• _Written task_: Give the entries again exactly. Skip the pictures.

*** Opening of Listed entries ***

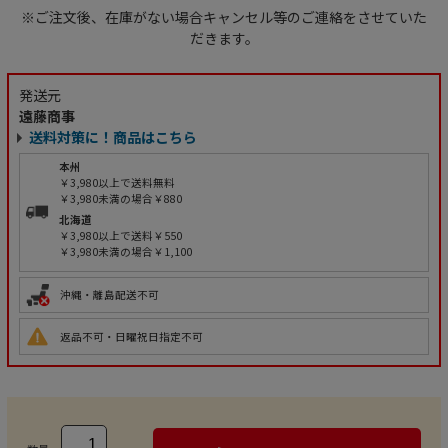
※ご注文後、在庫がない場合キャンセル等のご連絡をさせていた
だきます。
発送元
遠藤商事
送料対策に！商品はこちら
本州
￥3,980以上で送料無料
￥3,980未満の場合￥880
北海道
￥3,980以上で送料￥550
￥3,980未満の場合￥1,100
沖縄・離島配送不可
返品不可・日曜祝日指定不可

*** Close of Listed entries ***

• _Answer to the exercise_:
※ご注文後、在庫がない場合キャンセル等のご連絡をさせていた
だきます。
発送元
遠藤商事
送料対策に！商品はこちら
本州
￥3,980以上で送料無料
￥3,980未満の場合￥880
北海道
￥3,980以上で送料￥550
￥3,980未満の場合￥1,100
沖縄・離島配送不可
返品不可・日曜祝日指定不可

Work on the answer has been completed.